─── Given records

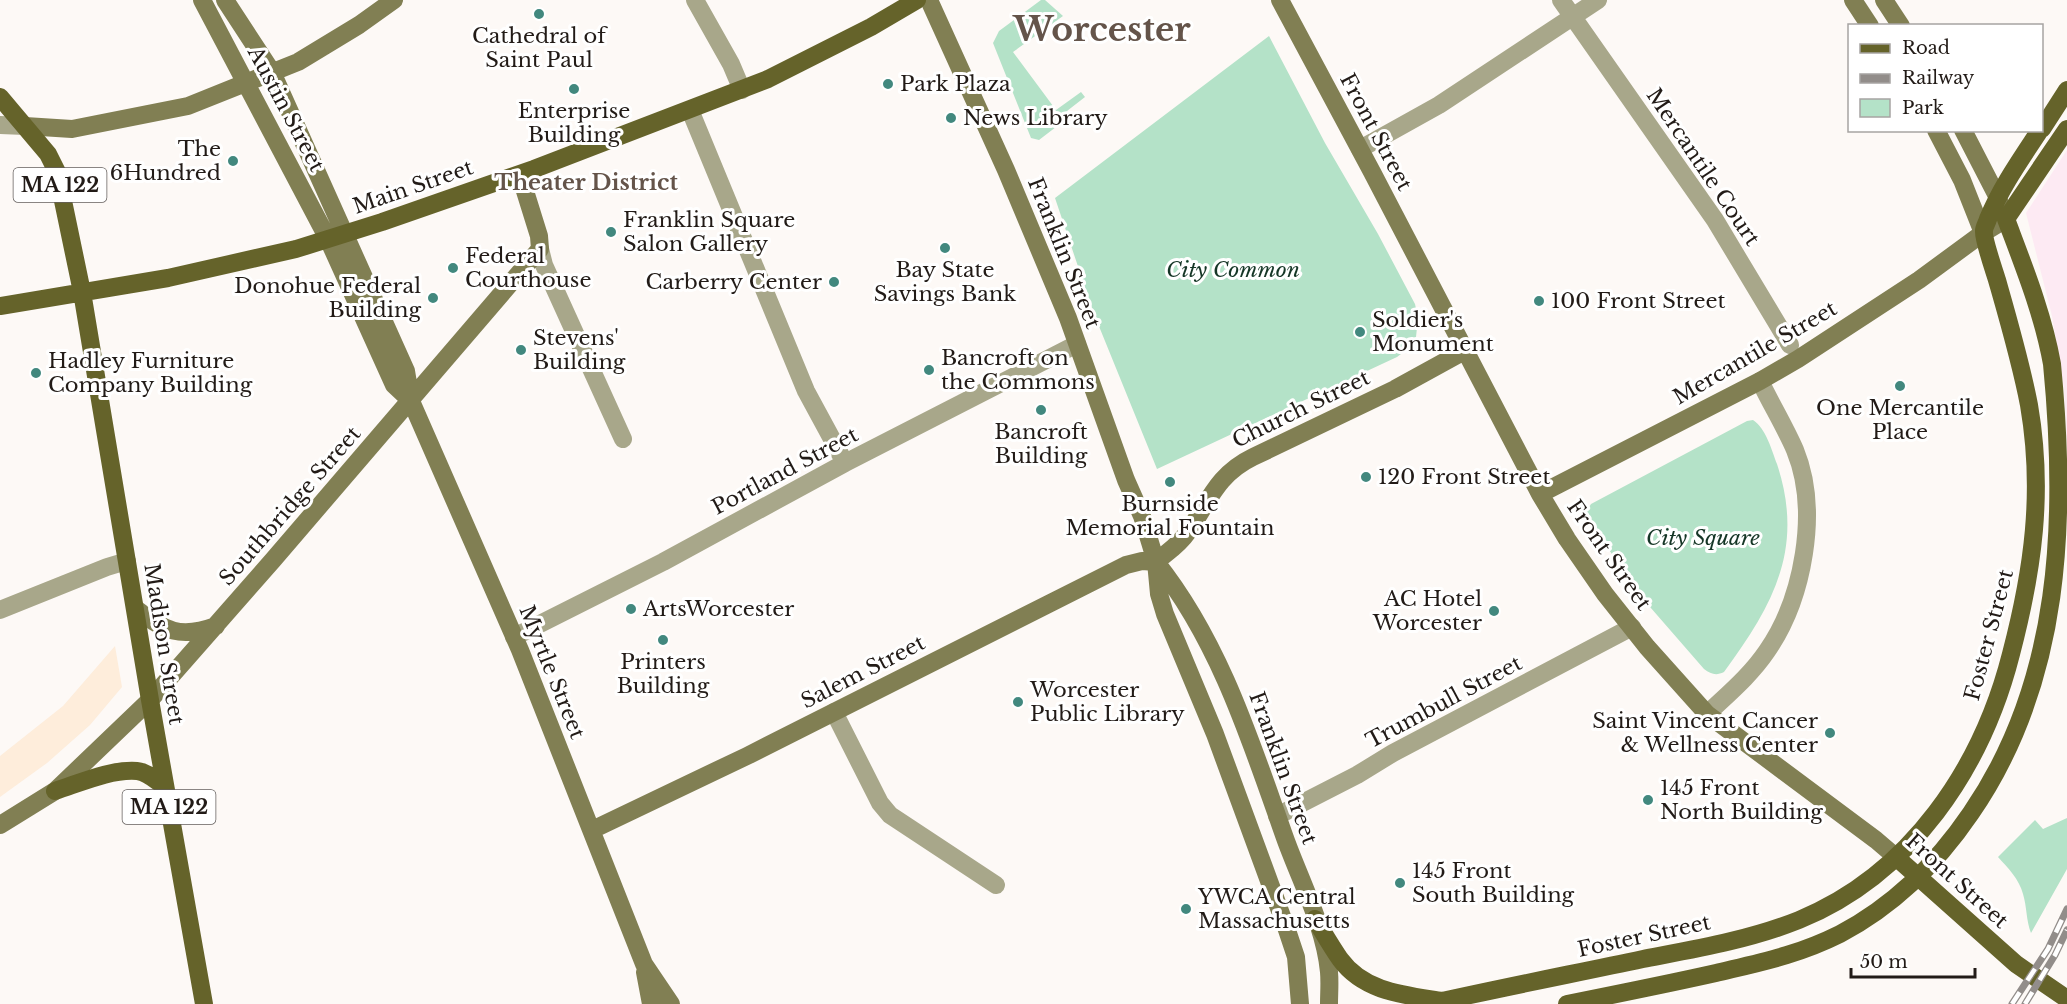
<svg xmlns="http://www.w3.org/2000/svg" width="2067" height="1004" font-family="'Libre Baskerville',serif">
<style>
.industrial{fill:#feeddb}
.medical{fill:#fdeaf3}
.green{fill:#b4e2c8}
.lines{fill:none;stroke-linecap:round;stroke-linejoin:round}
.street{stroke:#a8a78a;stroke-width:18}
.secondary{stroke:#817f53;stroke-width:18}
.primary{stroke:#65632a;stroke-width:18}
.rail-casing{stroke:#928d8a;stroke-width:7}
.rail{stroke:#fff;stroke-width:4.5;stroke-dasharray:14;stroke-linecap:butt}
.poi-dot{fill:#42887e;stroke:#fff;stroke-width:2}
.labels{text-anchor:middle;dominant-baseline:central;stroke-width:6;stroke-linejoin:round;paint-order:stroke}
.shield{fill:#fff;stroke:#645f5d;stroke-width:1.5}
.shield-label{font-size:20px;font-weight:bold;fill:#221b17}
.poi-label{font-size:21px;fill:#221b17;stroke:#fff;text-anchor:start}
.street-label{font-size:21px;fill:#221b17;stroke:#fff}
.park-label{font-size:21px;font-style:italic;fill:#153626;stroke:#fff}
.neighbourhood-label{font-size:22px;font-weight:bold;fill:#64544a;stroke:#fff}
.town-label{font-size:33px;font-weight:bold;fill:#64544a;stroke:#fff}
</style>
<rect width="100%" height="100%" fill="#fdf9f6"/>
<path class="industrial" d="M115,646l7,41 -32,38 -43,38 -47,34v-41l63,-50z"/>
<path class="medical" d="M2067,150v303l-3,-64 -12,-73 -26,-103z"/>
<path class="green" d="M1041,0h4l18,16 -50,36 43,58 25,-18 4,5 -18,14 2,6 -30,23 -8,-2 -38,-95 6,-12z
M1269,36l56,107 53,91 37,70 3,14 -2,19 -7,11 -12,9 -240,112 -63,-155 -39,-116z
M1753,420c13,8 19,31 24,44 28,85 -4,141 -53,208 -8,4 -13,2 -20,-3l-67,-77 -45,-68 -6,-12 5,-8 156,-83z
M2067,818v51l-36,64c-5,-13 -4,-26 -8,-39 -4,-15 -15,-26 -25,-37l37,-37 8,9z"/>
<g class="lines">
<path class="street" d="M695,0l36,64 11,26
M1561,0l154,220 75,125
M690,110l116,281 39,72
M0,125l25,1
M1360,149l79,-44 159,-105
M540,249l4,16 79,174
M0,610l107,-43 20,-6
M514,637l149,-75 182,-99 232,-119
M834,712l46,91 10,12 106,70
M1707,714c21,-20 43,-38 60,-63 36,-52 53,-140 28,-201 -10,-23 -24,-46 -35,-69
M1277,816l80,-41 36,-22 239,-126"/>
<path class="secondary" d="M202,0l126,239 66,146 17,16
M225,0l47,72 134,299 5,30 109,249 124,314 27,40
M929,0l77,170 62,148 58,162 16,36 14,46 3,32 6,20 50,120 72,196 9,27 4,47
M1280,0l92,172 168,322 27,45 38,55 42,53 60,67 169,126 21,18
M1853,0l17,26
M1884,0l17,26
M25,126l47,3 116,-23 110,-44 61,-37 35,-25
M1936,130l26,50 21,53
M1540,494l220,-113 38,-22 121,-79 64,-47 23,-14 -9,-23 -34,-66
M1156,562c64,80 95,180 129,276 15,42 40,89 44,134 1,11 0,21 0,32
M1156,562c10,-9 23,-17 31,-29 22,-31 29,-58 66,-76l142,-68 71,-39
M136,609c29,22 44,30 80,17
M0,825l55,-34 95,-91 123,-140 254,-296 13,-15 -1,-13 -19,-61
M592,830l155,-74 379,-191 16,-4 14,1
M645,972l6,32"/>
<path class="primary" d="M0,97l48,57 9,18 25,120 68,408 54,304
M2042,129l25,-39
M0,306l168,-28 128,-29 86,-27 152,-53 234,-90 103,-52 46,-27
M55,791c25,-8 55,-22 82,-20 11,1 19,10 28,16
M1897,858l119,106 51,35
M1315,919c8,13 16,27 25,40 24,33 64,36 102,42
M1429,1004c71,-16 143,-30 214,-45 52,-10 106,-19 156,-39 112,-46 183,-152 212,-266 22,-84 33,-162 18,-249 -8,-42 -20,-83 -32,-125 -3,-10 -14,-41 -13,-49 0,-4 3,-8 4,-12 13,-32 33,-60 52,-89
M1567,1004c50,-10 100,-20 149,-31 46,-11 82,-18 124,-39 55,-29 97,-71 131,-121 91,-132 96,-294 81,-449 -9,-50 -28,-97 -46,-145l61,-90"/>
<defs>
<path id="rail" d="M2012,1004l36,-55 19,-40
M2025,1004l30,-49 12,-25"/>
</defs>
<use href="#rail" class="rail-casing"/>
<use href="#rail" class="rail"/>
</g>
<g class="poi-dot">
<circle cx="539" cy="14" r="6"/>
<circle cx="888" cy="84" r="6"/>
<circle cx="574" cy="89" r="6"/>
<circle cx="951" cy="118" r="6"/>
<circle cx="233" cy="161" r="6"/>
<circle cx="611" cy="232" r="6"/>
<circle cx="945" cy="248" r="6"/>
<circle cx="453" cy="268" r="6"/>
<circle cx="834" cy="282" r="6"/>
<circle cx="433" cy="298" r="6"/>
<circle cx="1539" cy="301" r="6"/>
<circle cx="1360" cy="332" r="6"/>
<circle cx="521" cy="350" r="6"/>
<circle cx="929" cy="370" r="6"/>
<circle cx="36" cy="373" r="6"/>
<circle cx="1900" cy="386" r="6"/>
<circle cx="1041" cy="410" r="6"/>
<circle cx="1366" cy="477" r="6"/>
<circle cx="1170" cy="482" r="6"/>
<circle cx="631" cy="609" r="6"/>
<circle cx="1494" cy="611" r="6"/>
<circle cx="663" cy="640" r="6"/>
<circle cx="1018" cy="702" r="6"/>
<circle cx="1830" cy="733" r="6"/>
<circle cx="1648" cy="800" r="6"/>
<circle cx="1400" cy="883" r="6"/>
<circle cx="1186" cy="909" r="6"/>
</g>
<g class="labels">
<g class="shield">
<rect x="13.5" y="168" width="93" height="34" rx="4.5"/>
<rect x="122.5" y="790" width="93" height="34" rx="4.5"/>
</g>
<g class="shield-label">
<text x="60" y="185">MA 122</text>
<text x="169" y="807">MA 122</text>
</g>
<g class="poi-label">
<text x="539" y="36" text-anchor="middle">Cathedral of<tspan x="539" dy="24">Saint Paul</tspan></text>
<text x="900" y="84">Park Plaza</text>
<text x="574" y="111" text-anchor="middle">Enterprise<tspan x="574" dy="24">Building</tspan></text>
<text x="963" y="118">News Library</text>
<text x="221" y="149" text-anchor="end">The<tspan x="221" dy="24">6Hundred</tspan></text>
<text x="623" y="220">Franklin Square<tspan x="623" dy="24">Salon Gallery</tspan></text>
<text x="465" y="256">Federal<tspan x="465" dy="24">Courthouse</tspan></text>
<text x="945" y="270" text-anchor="middle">Bay State<tspan x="945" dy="24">Savings Bank</tspan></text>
<text x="822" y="282" text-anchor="end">Carberry Center</text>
<text x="421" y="286" text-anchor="end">Donohue Federal<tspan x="421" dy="24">Building</tspan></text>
<text x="1551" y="301">100 Front Street</text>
<text x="1372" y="320">Soldier's<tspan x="1372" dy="24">Monument</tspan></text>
<text x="533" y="338">Stevens'<tspan x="533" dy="24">Building</tspan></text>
<text x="941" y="358">Bancroft on<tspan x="941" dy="24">the Commons</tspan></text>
<text x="48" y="361">Hadley Furniture<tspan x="48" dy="24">Company Building</tspan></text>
<text x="1900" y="408" text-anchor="middle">One Mercantile<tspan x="1900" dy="24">Place</tspan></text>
<text x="1041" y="432" text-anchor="middle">Bancroft<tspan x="1041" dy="24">Building</tspan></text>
<text x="1378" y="477">120 Front Street</text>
<text x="1170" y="504" text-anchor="middle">Burnside<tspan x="1170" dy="24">Memorial Fountain</tspan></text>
<text x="1482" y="599" text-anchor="end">AC Hotel<tspan x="1482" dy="24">Worcester</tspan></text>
<text x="643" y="609">ArtsWorcester</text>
<text x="663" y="662" text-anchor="middle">Printers<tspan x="663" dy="24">Building</tspan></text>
<text x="1030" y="690">Worcester<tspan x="1030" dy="24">Public Library</tspan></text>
<text x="1818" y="721" text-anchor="end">Saint Vincent Cancer<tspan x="1818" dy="24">&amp; Wellness Center</tspan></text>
<text x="1660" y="788">145 Front<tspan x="1660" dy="24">North Building</tspan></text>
<text x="1412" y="871">145 Front<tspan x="1412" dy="24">South Building</tspan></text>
<text x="1198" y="897">YWCA Central<tspan x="1198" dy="24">Massachusetts</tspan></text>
</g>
<g class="street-label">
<text transform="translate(286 109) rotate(62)">Austin Street</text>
<text transform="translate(1376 132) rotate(62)">Front Street</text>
<text transform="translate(1703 167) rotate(56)">Mercantile Court</text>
<text transform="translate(413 187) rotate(-19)">Main Street</text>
<text transform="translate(1064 253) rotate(68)">Franklin Street</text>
<text transform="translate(1755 353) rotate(-30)">Mercantile Street</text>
<text transform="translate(1301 409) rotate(-26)">Church Street</text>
<text transform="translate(785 471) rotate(-28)">Portland Street</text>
<text transform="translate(290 506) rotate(-49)">Southbridge Street</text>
<text transform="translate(1609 555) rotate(55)">Front Street</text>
<text transform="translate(1989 635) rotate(-75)">Foster Street</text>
<text transform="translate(164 644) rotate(81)">Madison Street</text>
<text transform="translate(552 672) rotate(68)">Myrtle Street</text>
<text transform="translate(863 672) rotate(-27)">Salem Street</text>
<text transform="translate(1444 702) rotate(-28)">Trumbull Street</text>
<text transform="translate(1283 768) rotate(70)">Franklin Street</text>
<text transform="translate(1957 881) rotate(42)">Front Street</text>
<text transform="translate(1644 936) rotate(-12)">Foster Street</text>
</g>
<g class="park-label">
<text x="1233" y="270">City Common</text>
<text x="1703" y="538">City Square</text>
</g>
<g class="neighbourhood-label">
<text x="586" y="182">Theater District</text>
</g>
<g class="town-label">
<text x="1102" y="29">Worcester</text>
</g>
</g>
<rect x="1848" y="24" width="195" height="108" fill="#ffffff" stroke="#a7a4a2" stroke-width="1.5"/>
<rect x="1860" y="44" width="30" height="9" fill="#65632a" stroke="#a7a4a2" stroke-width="1.5"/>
<text x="1902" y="54" font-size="18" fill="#221b17">Road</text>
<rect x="1860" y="74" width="30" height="9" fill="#928d8a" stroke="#a7a4a2" stroke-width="1.5"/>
<text x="1902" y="84" font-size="18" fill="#221b17">Railway</text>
<rect x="1860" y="99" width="30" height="18" fill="#b4e2c8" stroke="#a7a4a2" stroke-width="1.5"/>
<text x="1902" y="114" font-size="18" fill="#221b17">Park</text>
<path d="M1851 968v9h124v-9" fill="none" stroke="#221b17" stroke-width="3"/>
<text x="1860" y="968" font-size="18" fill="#221b17" stroke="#ffffff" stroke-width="4.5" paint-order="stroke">50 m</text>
</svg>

──────

- What the task asks: Looking only at the entries, count the lines that contain the word "linecap", then state that count and nothing else.

- Answer section: 2